Psalms of disorientation reflect the experience of utter alienation with ourselves, God, and others that happen when the rules and doctrines with which we guide our lives fall apart.  Anyone who has gone through deep loss due to the death of one you love, to disease, to a career falling apart, knows exactly what this is like.  Many of the psalms express just such an experience and, as one in grief or trauma does, rail out with anger, despair, questioning, and sadness.   Such psalms often accuse God, or beg God to punish those who hurt them.  Others cry out in despair, many full of hopelessness, for rescue.


Psalms of reorientation come as one, in the midst of such suffering, has found the light of God’s presence again.  Sometimes this comes through healing, deliverance, and rescue from the situations one faces.  Other times it is through a change of perspective in which the experience of pain becomes a teacher, the heartache a kind of training in a new way of life.   In either case, these prayers reflect a return to a life that makes sense, yet which carries within it not naiveté but a depth of meaning.  At times one even returns to faith claims and values which sounded empty in one’s time of disorientation but not suggest a depth and meaning one could not have known beforehand.

In my passing through the grief of losing my late wife, I can see myself having moved through these phases of life.  An innocence of new love.  The feeling my life and very self had torn apart and the road-map I had found with God to traverse life was no longer a guide.  And now, a sense of again being on journey with God on a life-giving path, but with lessons my pain has taught me and deep gratitude for life itself.

The fact that such a breadth of human experience are reflected in the Psalms suggests that whether you are a point where the world makes sense and God appears in God’s good heaven, at a point where life seems to be unravelling and Jesus on the cross did you feel you must cry “my God, my God why have you forsaken me?”, at a point in which you only see darkness and hell, a point where you are rebuilding your life, or a point of renewed meaning and purpose, God is present there.  You can embrace this full experience – of joy, of pain, of renewal, of heartache, of love, of loss – as a place where God is present.  Whatever feelings that come to you – and even numbness, anger, heartache – can be teachers to you as you learn to embrace that experience as including in it the presence of God.

Ironically, the Psalms, from which Jesus’ words “my God, my God, why have you forsaken me” came, suggest even our experience of not being able to feel or sense God’s presence is a place in which God dwells.  Such dark nights of the soul, if we will sit with them, can on the other side of our pain, become schools of deeper compassion and spirituality.

This also teaches me when I must sit with people in their pain not to push them too quickly to joy, nor when one is celebrating to too quickly burst their bubble by dragging them down to what I think is reality.   Often the best way to help another is to enter into their world, whether it be joyful and celebratory or deeply heartwrenching.

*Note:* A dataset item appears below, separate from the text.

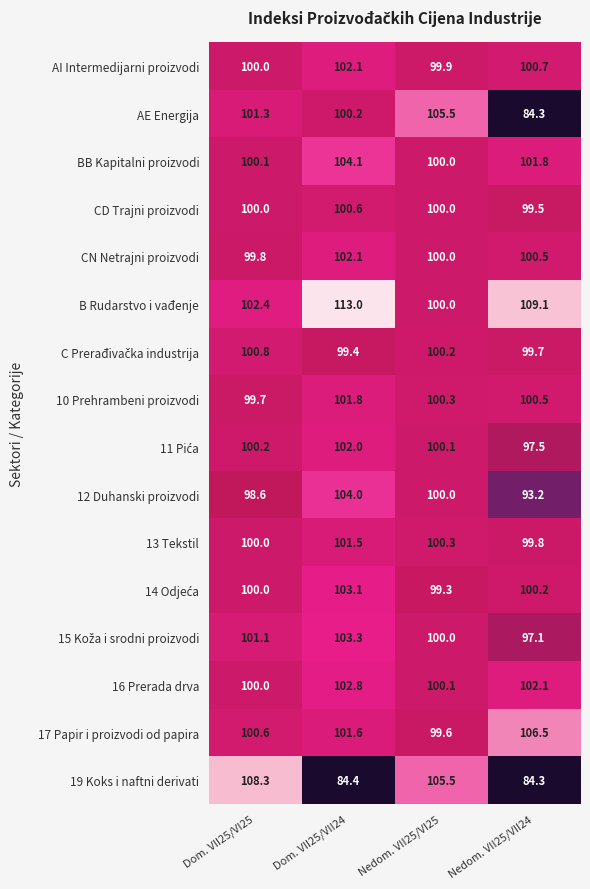

Rank the categories by 13 Tekstil value from lowest to highest.

Nedom. VII25/VII24, Dom. VII25/VI25, Nedom. VII25/VI25, Dom. VII25/VII24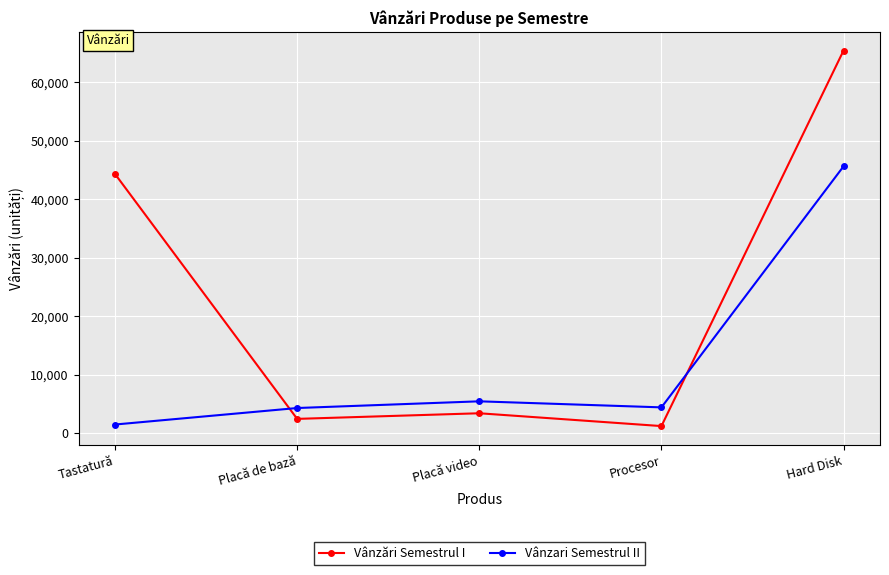

How many data points in Vânzări Semestrul I are less than 3425?

2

In my work as a chaplain, often this means holding one’s hand and listening without judgment to a person’s helplessness.  As a friend it may be sitting with someone as Job’s friends did, while they sit in the ash-heap, patiently accepting their screams of anguish and anger as a holy place for them, while refusing to condemn them or answer their questions as Job’s friends sadly did.

It means accepting that where another is may be exactly where they need to be.  My role is to join them there and, as possible, open my eyes to where God is in this experience.  As I sit with them and listen, trusting God to be present, my simple presence can help them awaken to the fact that God is there.  And as I point whether by words or simple actions to this reality, I can help them see what I am seeing – the nearness of God in their experience even of God-forsakeness.